For many years forecasting has been done deterministically. Ed Lorenz (Lorenz 1963) was one of the first scientist to suggest that deterministic forecasts could only be good for a period of time due to the non-linear nature of the atmosphere. The non-linearity of the forecast parameter depended upon the scales in which the forecast was made. For large scale modeling, the breakdown of the forecast would not happen for a week or so. For smaller scales, this time would be less. In order to account for this non-linearity, people began to suggest the use of ensembles. This approach was not used operationally until the 1990s (Tracton and Kalnay 1993). The first experiments dealt with the larger scales. Recently, studies have focused on the shorter time scales. This has sparked a debate among many meteorologists. Is a one time lower resolution model a better predictor of the atmosphere than an ensemble of higher resolution model runs? One could argue either way. Assuming that there is a perfect model, there is no debate. Ensemble forecasting would be the way to proceed in forecasting. The debate continues because the model is not perfect. Some modelers believe the atmosphere will be better modeled at lower resolutions. At some point, though, it is argued that smaller scales will be unresolvable and everything will have to modeled explicitly, nothing will be parameterized. This is where short range ensemble forecasting could step in and help in the forecast process. At lower resolutions, ensembles could be run in order to give the forecaster a number of solutions or grouping of possible solutions.
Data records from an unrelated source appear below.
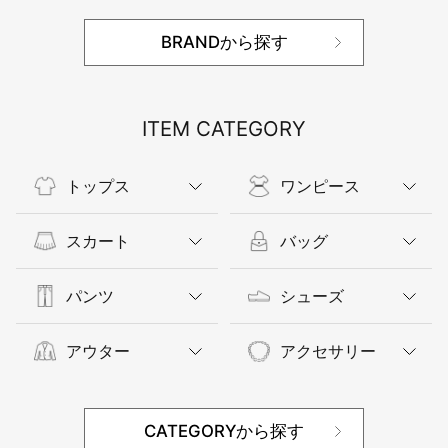
BRANDから探す
ITEM CATEGORY
トップス
ワンピース
スカート
バッグ
パンツ
シューズ
アウター
アクセサリー
CATEGORYから探す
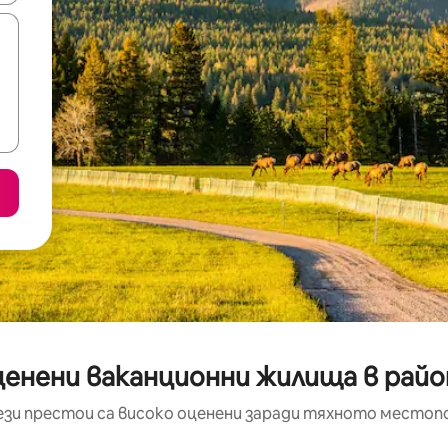
ценени ваканционни жилища в район
ези престои са високо оценени заради тяхното местоп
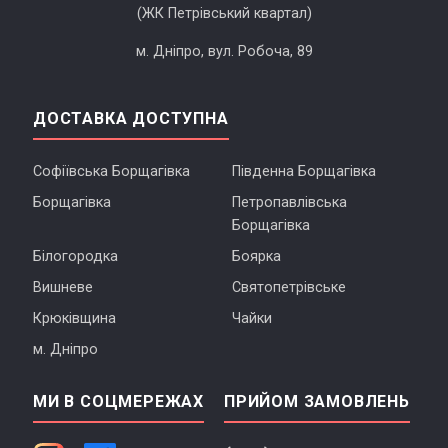
(ЖК Петрівський квартал)
м. Дніпро, вул. Робоча, 89
ДОСТАВКА ДОСТУПНА
Софіївська Борщагівка
Південна Борщагівка
Борщагівка
Петропавлівська
Борщагівка
Білогородка
Боярка
Вишневе
Святопетрівське
Крюківщина
Чайки
м. Дніпро
МИ В СОЦМЕРЕЖАХ
ПРИЙОМ ЗАМОВЛЕНЬ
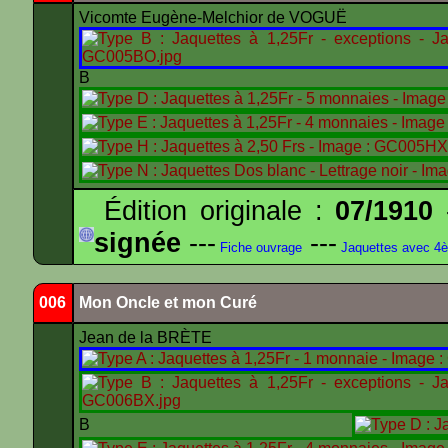
Vicomte Eugène-Melchior de VOGUË
B
Édition originale :
07/1910
-
signée
---
---
Fiche ouvrage
Jaquettes avec 4
006
Mon Oncle et mon Curé
Jean de la BRÈTE
B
This study is aimed at answering some of the questions regarding short range ensembles versus lower resolution model runs; and at what point do we start using ensembles in the short range. In order to accomplish this task, the goal is to run ensembles using two separate methods. Numerous techniques (regional breeding, different assimilation schemes, initial condition perturbations, and lyaponov vectors) can be used to generate initial conditions. Ensembles can also be generated via different model physical and convective parameterization package combinations. Further studies with ensembles could explore different PBL schemes as well as land-use differences. For this study, it has been decided to use a method of perturbing the initial conditions, first developed by Errico and Baumhefner (1987). The method of varying the convective and model physic packages provided with the MM5V2 has also been employed.

REFERENCES

Cook, L. K., 1998: Western Region Model Diagnostics. WR-Technical Attachment 98-39.

Errico, R. and D. Baumhefner, 1987: Predictability Experiments Using a High-Resolution Limited-Area Model. Mon. Wea. Rev., 115, 488-504.

Lorenz, E. N., 1963: Deterministic nonperiodic flow. J. Atmos. Sci., 20, 130-141.

Mullen, S. L. and D. P. Baumhefner, 1988: The impact of initial condition uncertainty on numerical simulations of large-scale explosive cyclogenesis. Mon. Wea. Rev., 117, 2289-2329.

Tracton, M. S., and E. Kalnay, 1993: Operational ensemble prediction at the National Meteorological Center: Practical aspects. Wea. Forecasting, 8, 379-398.